When Boyd started announcing at 19, he rode stock contractors’ horses. Having ridden since he was 4—and known for being his home state of Wisconsin’s first three-time all-around cowboy in high school—he wasn’t scared to get on anything that was broke. By his early 30s, Boyd decided to start announcing on his own horses, and he looks for certain qualities in all the horses he works off of. Conformation is important to Boyd, along with a horse that isn’t too flashy—he prefers solid-colored horses without many markings. “If you study my horses, I want you to like them, but I want you to watch the competition,” he explains. “I want a horse that pays attention. It doesn’t matter if he’s a little flighty at first as long as he gets over it. I want one with spunk but who realizes something won’t hurt him.” Boyd’s horses have to grow accustomed not only to laser lights and pyrotechnics but being quick to respond, especially during the roughstock portion of rodeos. “You don’t want to be where the bucking horse can see you or you could draw the horse to you and out of the bucking pattern. I hide behind the gate the horse is coming out of, and if he goes bucking across the arena, I stay on his tail about three horse lengths back.”
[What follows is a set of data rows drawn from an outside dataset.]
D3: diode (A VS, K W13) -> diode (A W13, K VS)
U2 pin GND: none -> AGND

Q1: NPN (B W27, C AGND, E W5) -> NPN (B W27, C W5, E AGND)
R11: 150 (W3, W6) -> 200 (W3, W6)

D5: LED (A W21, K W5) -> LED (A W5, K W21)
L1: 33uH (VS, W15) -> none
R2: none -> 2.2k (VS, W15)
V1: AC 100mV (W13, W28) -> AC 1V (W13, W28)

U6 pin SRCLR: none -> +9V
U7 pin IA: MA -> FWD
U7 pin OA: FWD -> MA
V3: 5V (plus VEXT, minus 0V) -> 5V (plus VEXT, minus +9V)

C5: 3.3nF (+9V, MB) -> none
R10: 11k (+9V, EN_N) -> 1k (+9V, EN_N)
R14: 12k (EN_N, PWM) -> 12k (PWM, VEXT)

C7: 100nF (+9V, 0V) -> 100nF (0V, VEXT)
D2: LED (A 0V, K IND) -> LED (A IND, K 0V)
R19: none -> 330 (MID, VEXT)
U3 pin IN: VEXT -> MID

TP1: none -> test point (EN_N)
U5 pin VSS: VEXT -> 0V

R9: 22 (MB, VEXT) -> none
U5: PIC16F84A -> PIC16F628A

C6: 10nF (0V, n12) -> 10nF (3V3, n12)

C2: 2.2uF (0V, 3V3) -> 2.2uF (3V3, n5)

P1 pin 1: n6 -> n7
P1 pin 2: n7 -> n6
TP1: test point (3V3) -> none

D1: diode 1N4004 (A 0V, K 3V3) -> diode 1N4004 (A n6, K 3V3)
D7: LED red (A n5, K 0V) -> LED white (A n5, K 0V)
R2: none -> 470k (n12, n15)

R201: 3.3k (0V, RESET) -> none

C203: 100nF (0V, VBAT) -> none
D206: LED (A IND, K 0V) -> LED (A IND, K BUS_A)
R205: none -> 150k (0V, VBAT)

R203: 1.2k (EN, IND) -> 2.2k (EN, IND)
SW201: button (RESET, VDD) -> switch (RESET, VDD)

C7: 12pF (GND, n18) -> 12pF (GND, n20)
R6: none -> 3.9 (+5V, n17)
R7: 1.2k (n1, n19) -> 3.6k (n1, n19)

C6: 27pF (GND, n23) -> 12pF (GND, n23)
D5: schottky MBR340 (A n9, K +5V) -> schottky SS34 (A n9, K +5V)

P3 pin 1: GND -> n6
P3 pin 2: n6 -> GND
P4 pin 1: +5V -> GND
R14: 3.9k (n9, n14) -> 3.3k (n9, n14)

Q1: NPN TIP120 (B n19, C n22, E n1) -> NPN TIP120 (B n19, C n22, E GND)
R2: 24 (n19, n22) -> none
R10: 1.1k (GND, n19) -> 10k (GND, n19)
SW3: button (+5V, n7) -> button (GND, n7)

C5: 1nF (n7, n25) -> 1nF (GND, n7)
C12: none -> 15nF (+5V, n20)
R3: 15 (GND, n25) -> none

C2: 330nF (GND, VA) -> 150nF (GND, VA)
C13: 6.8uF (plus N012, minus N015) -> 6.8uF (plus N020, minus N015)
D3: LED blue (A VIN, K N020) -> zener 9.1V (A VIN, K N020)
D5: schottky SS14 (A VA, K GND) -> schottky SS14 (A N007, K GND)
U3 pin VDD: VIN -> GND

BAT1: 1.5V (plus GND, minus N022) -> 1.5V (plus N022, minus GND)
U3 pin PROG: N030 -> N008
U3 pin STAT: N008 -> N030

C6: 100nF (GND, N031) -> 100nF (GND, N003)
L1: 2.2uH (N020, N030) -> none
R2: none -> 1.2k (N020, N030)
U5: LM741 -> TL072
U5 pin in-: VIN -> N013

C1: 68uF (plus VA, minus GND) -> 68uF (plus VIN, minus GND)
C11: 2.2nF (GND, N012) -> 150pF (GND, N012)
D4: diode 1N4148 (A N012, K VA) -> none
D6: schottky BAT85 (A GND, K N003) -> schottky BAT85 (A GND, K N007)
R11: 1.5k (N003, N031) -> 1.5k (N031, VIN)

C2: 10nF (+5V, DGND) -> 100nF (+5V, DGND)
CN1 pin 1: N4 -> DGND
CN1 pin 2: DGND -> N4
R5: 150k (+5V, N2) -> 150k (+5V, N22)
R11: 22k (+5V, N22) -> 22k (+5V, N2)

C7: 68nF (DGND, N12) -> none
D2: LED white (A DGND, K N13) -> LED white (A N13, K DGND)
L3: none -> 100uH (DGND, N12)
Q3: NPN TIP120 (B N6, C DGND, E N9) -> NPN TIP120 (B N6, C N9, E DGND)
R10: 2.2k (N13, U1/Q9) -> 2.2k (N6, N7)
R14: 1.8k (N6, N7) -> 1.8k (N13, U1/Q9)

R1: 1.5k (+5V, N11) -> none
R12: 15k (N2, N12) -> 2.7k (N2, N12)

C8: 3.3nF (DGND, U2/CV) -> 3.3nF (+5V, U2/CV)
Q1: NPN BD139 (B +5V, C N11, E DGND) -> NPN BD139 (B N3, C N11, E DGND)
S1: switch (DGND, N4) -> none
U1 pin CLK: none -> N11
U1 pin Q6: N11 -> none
Boyd is on the road often 260-280 days a year, frequently with a horse in tow. He and his horse experience a variety of temperatures, elevations, and climates, along with changes in water, within just a few weeks or even days of each other. His horse’s feed remains constant, however. “Zero times have I had a horse colic since I started feeding Nutrena, and I can’t remember feeding anything but Nutrena in over a decade,” says Boyd. “My horses look good and the reason is they’re getting proper nutrition. I do my part and worm them, but at the end of the day, you are what you eat, and my horses don’t colic.” Many of the animals on Boyd and his wife Sandee’s Band-Aid Ranch in Brenham, Texas, eat Nutrena, from their Brangus cattle to the fish in their pond. “They’re the cream of the crop when it comes to any kind of animal nutrition, and their reps are so knowledgeable,” Boyd adds. “My horses look fat and happy, they have shiny coats, and I have to attribute all that to Nutrena.”
Lambeau, a 5-year-old gelding Boyd purchased on Colorado, is his newest addition to the herd, though Limo remains his old faithful. Following the summer run, Boyd plans to take Lambeau to announce some smaller county rodeos in Texas to season him. The rest of Boyd’s time is spent at home, where down time is getting the trailer ready for his next trip, weaning calves, or spraying and fertilizing pastures. “Home is my vacation, but it’s not like I go home and go fishing—I’d much rather do something productive.”
His latest venture is picking up the baton from Shawn Davis as General Manager of Production of the WNFR in 2019. “I won’t be announcing the NFR this year because I’ll be shadowing Shawn Davis and learning from him. In 2019 I take over, and I’m going to continue announcing. In the words of Willie Nelson when they asked him what his goals for 2017 were, and he said to make it to 2018, my goals are to do everything better than I did before. I’ll be 53 in September, and I’m excited about the National Finals Rodeo and making it more fun and engaging for fans and contestants. Basically, I want to do things better than I have before.”